_Extrait fourni_:
*****

Lettre d'information

De l’autel comme « seuil »

Dans un ouvrage sur la messe publié en allemand pendant la deuxième guerre mondiale (1), Romano Guardini, un des fondateurs du Mouvement Liturgique allemand, mettait en lumière deux figures de l’autel : « la table » (ch. IX), mais aussi « le seuil » (ch. VIII).

Que la table soit la figure fondamentale de l’autel, et cela parce que l’Eucharistie est le « repas du Seigneur », la théologie et les études liturgiques du XXe siècle ont repris et approfondi ce thème essentiel pour l’aménagement des églises et pour la conception de l’autel dans le cadre de la liturgie réformée selon les voeux du Concile Vatican II. Dans les lignes qui suivent, nous voudrions montrer la fécondité de la notion de « seuil » comme un autre visage de l’autel, que R. Guardini a manifesté et qui peut-être a été moins mis en lumière depuis lors.

La réflexion de R. Guardini s’inscrit dans un cheminement. Dans un précédent chapitre intitulé « Le lieu saint » (ch. VII), l’auteur fait une remarque éclairante : certes, dit-il, Dieu est partout et se donne à rencontrer bien au-delà des sanctuaires, mais le lieu saint est une modalité particulière pour Dieu d’être présent et cette modalité est essentielle à la liturgie. On objectera – et R. Guardini commence par là – que la célébration en dehors des églises peut ouvrir la liturgie à des significations inédites : on peut penser ici aux grands rassemblements comme les JMJ, mais aussi à des célébrations en prison en temps de persécution.

*****

_Lignes répertoriées_:

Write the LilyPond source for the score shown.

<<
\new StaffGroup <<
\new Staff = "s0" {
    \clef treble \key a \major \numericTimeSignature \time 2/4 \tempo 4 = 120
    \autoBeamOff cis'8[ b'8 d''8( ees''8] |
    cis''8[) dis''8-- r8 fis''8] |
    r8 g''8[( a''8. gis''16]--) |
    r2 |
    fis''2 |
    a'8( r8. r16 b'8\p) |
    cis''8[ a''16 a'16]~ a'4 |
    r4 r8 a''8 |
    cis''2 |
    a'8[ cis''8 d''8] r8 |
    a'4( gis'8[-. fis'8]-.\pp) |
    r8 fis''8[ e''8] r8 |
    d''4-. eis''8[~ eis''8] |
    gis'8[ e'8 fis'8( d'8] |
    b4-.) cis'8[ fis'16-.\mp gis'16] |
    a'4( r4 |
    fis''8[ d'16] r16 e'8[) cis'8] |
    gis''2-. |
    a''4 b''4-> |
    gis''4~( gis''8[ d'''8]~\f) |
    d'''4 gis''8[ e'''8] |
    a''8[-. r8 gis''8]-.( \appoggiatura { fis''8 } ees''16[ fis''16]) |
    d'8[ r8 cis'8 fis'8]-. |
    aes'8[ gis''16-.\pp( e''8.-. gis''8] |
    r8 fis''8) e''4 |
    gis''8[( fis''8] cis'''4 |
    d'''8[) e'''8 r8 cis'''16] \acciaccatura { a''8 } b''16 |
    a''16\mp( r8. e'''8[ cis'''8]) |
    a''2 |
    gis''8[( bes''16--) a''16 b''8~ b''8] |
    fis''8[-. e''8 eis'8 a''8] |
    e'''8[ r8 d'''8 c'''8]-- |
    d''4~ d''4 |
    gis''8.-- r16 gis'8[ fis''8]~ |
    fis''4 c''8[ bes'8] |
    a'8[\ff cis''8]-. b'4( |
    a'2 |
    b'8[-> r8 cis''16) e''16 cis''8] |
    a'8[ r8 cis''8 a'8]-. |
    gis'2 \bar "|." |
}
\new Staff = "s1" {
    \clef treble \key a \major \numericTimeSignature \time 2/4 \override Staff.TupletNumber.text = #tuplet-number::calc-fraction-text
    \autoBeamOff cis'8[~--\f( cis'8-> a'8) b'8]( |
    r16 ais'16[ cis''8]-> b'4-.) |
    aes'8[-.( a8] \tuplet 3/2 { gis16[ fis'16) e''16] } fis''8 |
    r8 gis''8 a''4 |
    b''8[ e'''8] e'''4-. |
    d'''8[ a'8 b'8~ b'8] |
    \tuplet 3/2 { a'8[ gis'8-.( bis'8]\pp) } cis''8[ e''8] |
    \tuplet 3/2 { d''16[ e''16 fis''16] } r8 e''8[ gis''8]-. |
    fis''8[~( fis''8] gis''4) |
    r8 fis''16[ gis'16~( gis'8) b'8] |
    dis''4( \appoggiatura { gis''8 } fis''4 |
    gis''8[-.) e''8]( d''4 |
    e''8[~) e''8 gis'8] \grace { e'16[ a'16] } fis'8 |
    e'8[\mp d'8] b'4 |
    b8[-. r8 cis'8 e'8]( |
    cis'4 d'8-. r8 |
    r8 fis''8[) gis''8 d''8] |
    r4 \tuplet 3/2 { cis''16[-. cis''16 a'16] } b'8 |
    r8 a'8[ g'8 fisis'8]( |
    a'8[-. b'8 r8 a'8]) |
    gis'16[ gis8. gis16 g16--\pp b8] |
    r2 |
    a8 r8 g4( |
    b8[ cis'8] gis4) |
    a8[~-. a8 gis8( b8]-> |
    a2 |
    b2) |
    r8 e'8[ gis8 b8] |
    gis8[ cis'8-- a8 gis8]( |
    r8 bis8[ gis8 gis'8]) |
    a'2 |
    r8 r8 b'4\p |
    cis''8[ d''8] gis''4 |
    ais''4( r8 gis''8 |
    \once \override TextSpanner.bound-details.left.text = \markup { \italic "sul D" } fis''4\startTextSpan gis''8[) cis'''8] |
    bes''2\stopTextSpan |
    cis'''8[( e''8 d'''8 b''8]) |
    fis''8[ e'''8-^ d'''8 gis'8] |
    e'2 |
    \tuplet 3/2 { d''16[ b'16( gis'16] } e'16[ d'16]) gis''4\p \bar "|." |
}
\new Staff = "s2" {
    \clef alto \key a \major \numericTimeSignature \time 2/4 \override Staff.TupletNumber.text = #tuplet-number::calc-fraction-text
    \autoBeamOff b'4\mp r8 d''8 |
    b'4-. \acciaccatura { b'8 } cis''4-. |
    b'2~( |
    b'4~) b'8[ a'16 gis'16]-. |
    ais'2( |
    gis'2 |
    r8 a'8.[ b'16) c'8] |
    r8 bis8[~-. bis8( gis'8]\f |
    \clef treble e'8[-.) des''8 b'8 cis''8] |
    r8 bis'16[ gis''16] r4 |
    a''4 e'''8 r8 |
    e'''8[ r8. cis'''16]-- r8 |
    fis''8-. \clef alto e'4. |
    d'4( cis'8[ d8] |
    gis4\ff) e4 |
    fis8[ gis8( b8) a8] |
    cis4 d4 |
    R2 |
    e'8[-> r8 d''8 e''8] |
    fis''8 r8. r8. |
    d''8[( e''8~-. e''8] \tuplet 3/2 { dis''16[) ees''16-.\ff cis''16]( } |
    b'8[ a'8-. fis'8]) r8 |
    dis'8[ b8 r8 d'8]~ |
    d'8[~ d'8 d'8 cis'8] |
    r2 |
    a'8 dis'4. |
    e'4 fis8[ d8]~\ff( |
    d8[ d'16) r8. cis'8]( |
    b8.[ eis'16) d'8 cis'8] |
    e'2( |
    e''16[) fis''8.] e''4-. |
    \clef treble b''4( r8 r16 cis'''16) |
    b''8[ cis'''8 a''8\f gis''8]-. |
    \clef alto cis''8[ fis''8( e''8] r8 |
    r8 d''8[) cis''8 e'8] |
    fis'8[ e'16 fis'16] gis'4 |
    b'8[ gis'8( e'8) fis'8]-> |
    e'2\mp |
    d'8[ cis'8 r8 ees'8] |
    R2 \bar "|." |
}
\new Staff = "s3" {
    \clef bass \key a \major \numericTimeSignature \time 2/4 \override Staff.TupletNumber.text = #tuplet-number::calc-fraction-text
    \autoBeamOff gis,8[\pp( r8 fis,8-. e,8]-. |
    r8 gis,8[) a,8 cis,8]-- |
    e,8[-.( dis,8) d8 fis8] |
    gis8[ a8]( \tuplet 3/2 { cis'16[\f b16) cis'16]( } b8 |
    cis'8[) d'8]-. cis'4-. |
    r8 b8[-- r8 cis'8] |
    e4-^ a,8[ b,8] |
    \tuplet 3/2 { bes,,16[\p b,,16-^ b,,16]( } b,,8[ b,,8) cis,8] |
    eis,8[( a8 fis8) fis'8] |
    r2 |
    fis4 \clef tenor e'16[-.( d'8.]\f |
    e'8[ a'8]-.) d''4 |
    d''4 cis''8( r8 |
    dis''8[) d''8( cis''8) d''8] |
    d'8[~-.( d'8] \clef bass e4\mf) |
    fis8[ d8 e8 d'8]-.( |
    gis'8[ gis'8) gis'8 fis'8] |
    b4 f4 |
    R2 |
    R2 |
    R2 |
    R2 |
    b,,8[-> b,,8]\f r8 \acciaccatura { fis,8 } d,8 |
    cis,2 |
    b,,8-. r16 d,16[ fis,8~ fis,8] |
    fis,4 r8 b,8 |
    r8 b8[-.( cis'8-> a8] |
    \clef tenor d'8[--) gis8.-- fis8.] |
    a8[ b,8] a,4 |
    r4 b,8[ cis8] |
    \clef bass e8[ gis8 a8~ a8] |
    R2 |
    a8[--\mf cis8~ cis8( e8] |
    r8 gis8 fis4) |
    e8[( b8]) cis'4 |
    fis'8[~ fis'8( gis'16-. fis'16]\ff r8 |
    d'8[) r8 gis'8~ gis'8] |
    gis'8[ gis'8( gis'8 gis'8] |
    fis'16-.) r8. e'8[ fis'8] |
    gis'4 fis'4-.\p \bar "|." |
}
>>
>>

*****

_Consigne_:
Dites si chacune des affirmations ci-dessous concorde avec le texte sur l'autel comme seuil, en répondant par oui ou par non et en citant exactement les mots du texte qui tranchent.
1. L'ouvrage de Romano Guardini sur la messe a paru en allemand pendant la Seconde Guerre mondiale.
2. Romano Guardini compte parmi les fondateurs du Mouvement Liturgique français.
3. Selon Romano Guardini, Dieu ne se laisse rencontrer que dans les sanctuaires.

_Réponse_:
1. Oui : « publié en allemand pendant la deuxième guerre mondiale ».
2. Non : « un des fondateurs du Mouvement Liturgique allemand ».
3. Non : « Dieu est partout et se donne à rencontrer bien au-delà des sanctuaires ».